At the international level, too, after years of economic convergence, disparities could start to widen again. “First estimates indicate a continuation of the positive growth gap between China and the West, which is the same evolution that largely shaped global inequality in the past four decades,” Branko Milanovic, a professor at CUNY and an expert in socioeconomic inequality, wrote in June. If the virus drives poor and middle-income countries like India, Brazil, Nigeria, Congo and Indonesia into contraction,  that conversion may be reversed, he wrote.

Increasingly, corporate leaders want to address those issues, too. “I’m convinced that one of the big things coming out of this pandemic is a much greater focus on ESG; and within ESG, there’s going to be a much bigger focus on the ‘S’—the social issues. Because everybody has seen, through the pandemic, that inequality issues all come to the fore,” says DBS’ Gupta. Furthermore, he adds, “When you start focusing on inclusion, when you start focusing on democratizing solution sets, that actually creates a lot of new opportunity.”

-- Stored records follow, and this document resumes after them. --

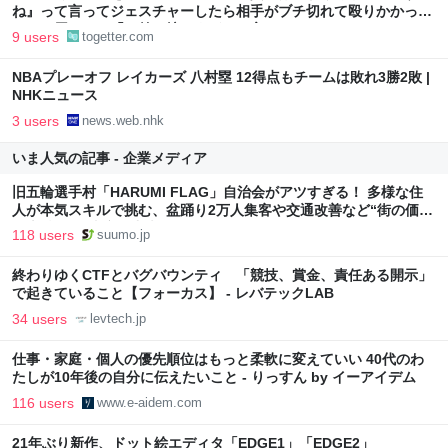
ね』って言ってジェスチャーしたら相手がブチ切れて殴りかかって
きて、周りから「お前も煽りすぎ」と言われた
9 users
togetter.com
NBAプレーオフ レイカーズ 八村塁 12得点もチームは敗れ3勝2敗 |
NHKニュース
3 users
news.web.nhk
いま人気の記事 - 企業メディア
旧五輪選手村「HARUMI FLAG」自治会がアツすぎる！ 多様な住
人が本気スキルで挑む、盆踊り2万人集客や交通改善など“街の価値
向上”戦略 東京・中央区
118 users
suumo.jp
終わりゆくCTFとバグバウンティ 「競技、賞金、責任ある開示」
で起きていること【フォーカス】 - レバテックLAB
34 users
levtech.jp
仕事・家庭・個人の優先順位はもっと柔軟に変えていい 40代のわ
たしが10年後の自分に伝えたいこと - りっすん by イーアイデム
116 users
www.e-aidem.com
21年ぶり新作、ドット絵エディタ「EDGE1」「EDGE2」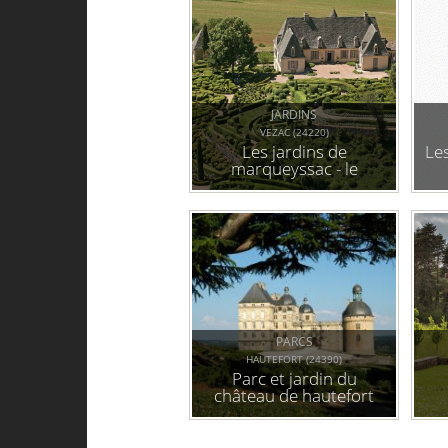
JARDINS
VEZAC (24220)
Les jardins de
Les
marqueyssac - le
belvédère de la
dordogne
PARCS
HAUTEFORT (24390)
Parc et jardin du
château de hautefort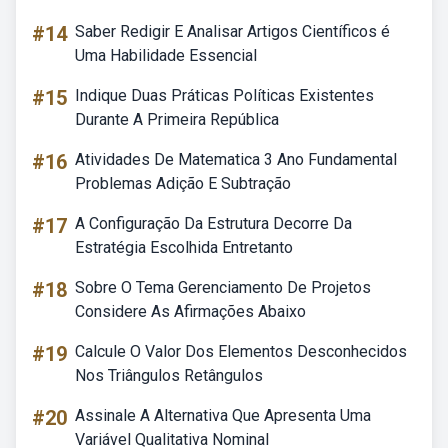
#14
Saber Redigir E Analisar Artigos Científicos é
Uma Habilidade Essencial
#15
Indique Duas Práticas Políticas Existentes
Durante A Primeira República
#16
Atividades De Matematica 3 Ano Fundamental
Problemas Adição E Subtração
#17
A Configuração Da Estrutura Decorre Da
Estratégia Escolhida Entretanto
#18
Sobre O Tema Gerenciamento De Projetos
Considere As Afirmações Abaixo
#19
Calcule O Valor Dos Elementos Desconhecidos
Nos Triângulos Retângulos
#20
Assinale A Alternativa Que Apresenta Uma
Variável Qualitativa Nominal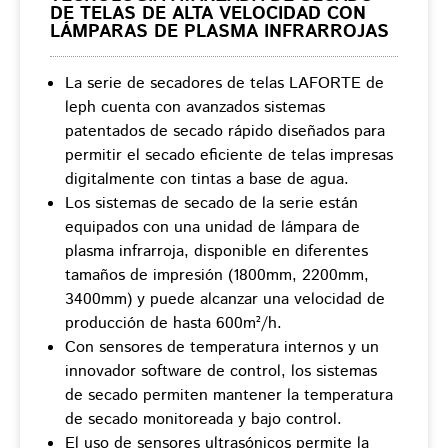
DE TELAS DE ALTA VELOCIDAD CON
LÁMPARAS DE PLASMA INFRARROJAS
La serie de secadores de telas LAFORTE de
leph cuenta con avanzados sistemas
patentados de secado rápido diseñados para
permitir el secado eficiente de telas impresas
digitalmente con tintas a base de agua.
Los sistemas de secado de la serie están
equipados con una unidad de lámpara de
plasma infrarroja, disponible en diferentes
tamaños de impresión (1800mm, 2200mm,
3400mm) y puede alcanzar una velocidad de
producción de hasta 600m²/h.
Con sensores de temperatura internos y un
innovador software de control, los sistemas
de secado permiten mantener la temperatura
de secado monitoreada y bajo control.
El uso de sensores ultrasónicos permite la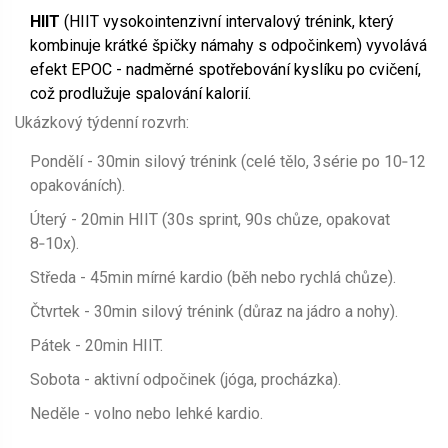
HIIT
(
HIIT
vysokointenzivní intervalový trénink, který
kombinuje krátké špičky námahy s odpočinkem
) vyvolává
efekt EPOC - nadměrné spotřebování kyslíku po cvičení,
což prodlužuje spalování kalorií.
Ukázkový týdenní rozvrh:
Pondělí - 30min silový trénink (celé tělo, 3série po 10‑12
opakováních).
Úterý - 20min HIIT (30s sprint, 90s chůze, opakovat
8‑10x).
Středa - 45min mírné kardio (běh nebo rychlá chůze).
Čtvrtek - 30min silový trénink (důraz na jádro a nohy).
Pátek - 20min HIIT.
Sobota - aktivní odpočinek (jóga, procházka).
Neděle - volno nebo lehké kardio.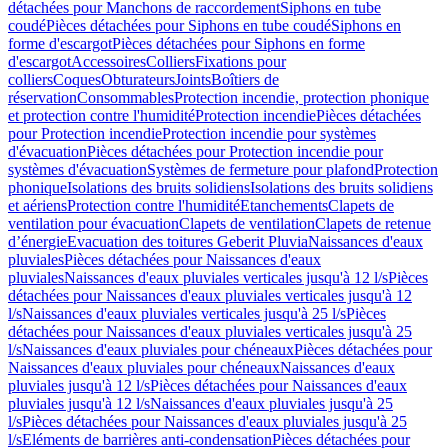
détachées pour Manchons de raccordement
Siphons en tube
coudé
Pièces détachées pour Siphons en tube coudé
Siphons en
forme d'escargot
Pièces détachées pour Siphons en forme
d'escargot
Accessoires
Colliers
Fixations pour
colliers
Coques
Obturateurs
Joints
Boîtiers de
réservation
Consommables
Protection incendie, protection phonique
et protection contre l'humidité
Protection incendie
Pièces détachées
pour Protection incendie
Protection incendie pour systèmes
d'évacuation
Pièces détachées pour Protection incendie pour
systèmes d'évacuation
Systèmes de fermeture pour plafond
Protection
phonique
Isolations des bruits solidiens
Isolations des bruits solidiens
et aériens
Protection contre l'humidité
Etanchements
Clapets de
ventilation pour évacuation
Clapets de ventilation
Clapets de retenue
d’énergie
Evacuation des toitures Geberit Pluvia
Naissances d'eaux
pluviales
Pièces détachées pour Naissances d'eaux
pluviales
Naissances d'eaux pluviales verticales jusqu'à 12 l/s
Pièces
détachées pour Naissances d'eaux pluviales verticales jusqu'à 12
l/s
Naissances d'eaux pluviales verticales jusqu'à 25 l/s
Pièces
détachées pour Naissances d'eaux pluviales verticales jusqu'à 25
l/s
Naissances d'eaux pluviales pour chéneaux
Pièces détachées pour
Naissances d'eaux pluviales pour chéneaux
Naissances d'eaux
pluviales jusqu'à 12 l/s
Pièces détachées pour Naissances d'eaux
pluviales jusqu'à 12 l/s
Naissances d'eaux pluviales jusqu'à 25
l/s
Pièces détachées pour Naissances d'eaux pluviales jusqu'à 25
l/s
Eléments de barrières anti-condensation
Pièces détachées pour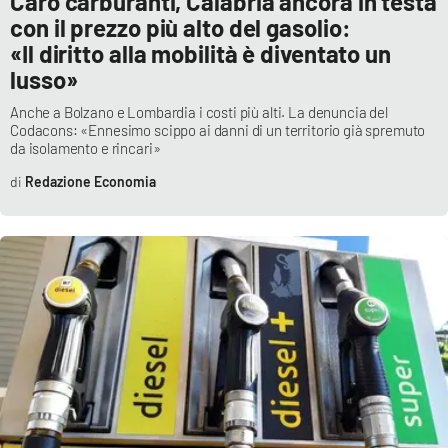
Caro carburanti, Calabria ancora in testa
con il prezzo più alto del gasolio:
«Il diritto alla mobilità è diventato un
lusso»
Anche a Bolzano e Lombardia i costi più alti. La denuncia del
Codacons: «Ennesimo scippo ai danni di un territorio già spremuto
da isolamento e rincari»
Redazione Economia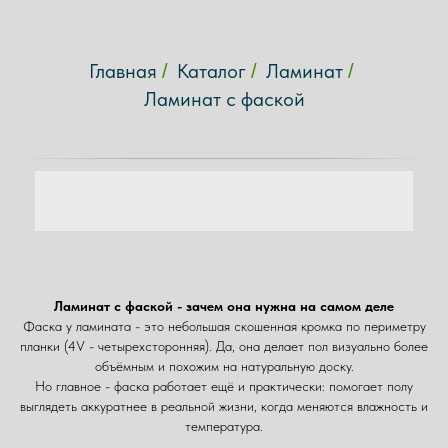
Главная
Каталог
Ламинат
/
/
/
Ламинат с фаской
Ламинат с фаской - зачем она нужна на самом деле
Фаска у ламината - это небольшая скошенная кромка по периметру
планки (4V - четырехсторонняя). Да, она делает пол визуально более
объёмным и похожим на натуральную доску.
Но главное - фаска работает ещё и практически: помогает полу
выглядеть аккуратнее в реальной жизни, когда меняются влажность и
температура.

Simon MacAdam, senior global economist at Capital Economics, expects that by the end of 2022 many countries will have stabilized, with GDP somewhere from 1% to 10% lower than without the crisis. Developed economies and richer developing ones such as China, Japan and Taiwan will lead and get closer to former growth; while much of Latin America, South Africa and India will underperform nearer the 10% end of the range. “The broad point is that advanced economies are going to be in a better position than emerging economies,” MacAdam says.